Scikit-talk is a free and open source Python library to help working with transcriptions of conversational speech data, tailored for the research community. The ultimate aim is to make the processing, analyzing, and merging of such corpora speedier, and less cumbersome. Scikit-talk is still in development, with various modules underway. The current version features a working Preprocessor module.
Preprocessor module - build dataframes from files (e.g. .eaf, .cha, .txt). This module currently contains 3 functions. They essentially execute similar tasks for different transcription formats. The functions read in differently formatted conversational speech data, returning them in a unified format, which is then comparable, concatenatable, and easier to work on.
The functions of the Preprocessor module take two arguments, an input path, and an output path, where the latter is optional. If an output path is given, a .csv file is written there, which contains the a dataframe of all the transcription files that were read in. If only an input file is given, the functions return a dataframe compiled from the files.
The data is organized into the following columns: begin, end, speaker, utterance, source. If the corpus provides timestamps, begin and end will contain these in a pandas.datetime format, otherwise NaN.
We assume that the corpora and files are formatted perfectly, adhering to the requirements of various standards and conventions (e.g. Linguistic Data Consortium).
- Free software: MIT license
- GitHub: https://github.com/partigabor/scikit_talk
- Preprocessor
Usage:
cha_to_dataframe(path_in, *path_out)
- This function reads .cha files, transcriptions of speech that were produced in the CHAT format.
eaf_to_dataframe(path_in, *path_out)
- This function reads .eaf files, transcriptions of speech that were produced in the ELAN format.
def ldc_to_dataframe(path_in, *path_out)
- This function reads .txt files, transcriptions of speech that were produced in the LDC format.
All three function shall have the same output: The function takes the files, reads and appends them one by one, line by line, and returns one dataframe. The function takes two arguments: an input path (e.g. path_in) and an output path (e.g. path_out), where the latter is optional.

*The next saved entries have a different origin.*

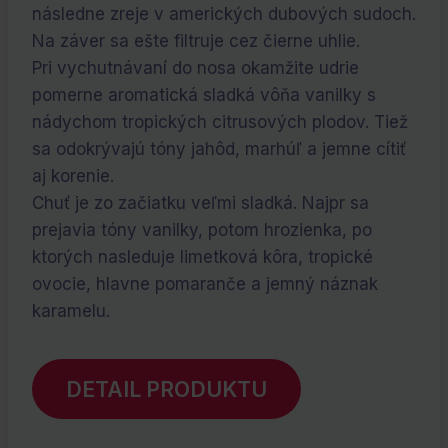
€43.10.
€0.00.
následne zreje v amerických dubových sudoch.
Na záver sa ešte filtruje cez čierne uhlie.
Pri vychutnávaní do nosa okamžite udrie
pomerne aromatická sladká vôňa vanilky s
nádychom tropických citrusových plodov. Tiež
sa odokrývajú tóny jahôd, marhúľ a jemne cítiť
aj korenie.
Chuť je zo začiatku veľmi sladká. Najpr sa
prejavia tóny vanilky, potom hrozienka, po
ktorých nasleduje limetková kôra, tropické
ovocie, hlavne pomaranče a jemný náznak
karamelu.
DETAIL PRODUKTU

If you only give the input path (path_in), the function returns a pandas dataframe object. If you give the optional output path (path_out) as well, the function writes the dataframe into that path, as a .csv file. path_in should be a string, pointing to a folder where .cha files are located. Example: path_in = '/folder/' path_out should be a string, pointing to a folder where you want your dataset written. Example: path_out = '/folder/output/' You have to make this output directory yourself before calling the function.
- Overall, calling a function should look like the following:
- preprocessor.ldc_to_dataframe(path_in) OR preprocessor.ldc_to_dataframe(path_in, path_out)
This package uses tools from the speach library made by Le Tuan Anh, and the pylangacq library by Jackson L. Lee. This package was created with Cookiecutter and the audreyr/cookiecutter-pypackage project template.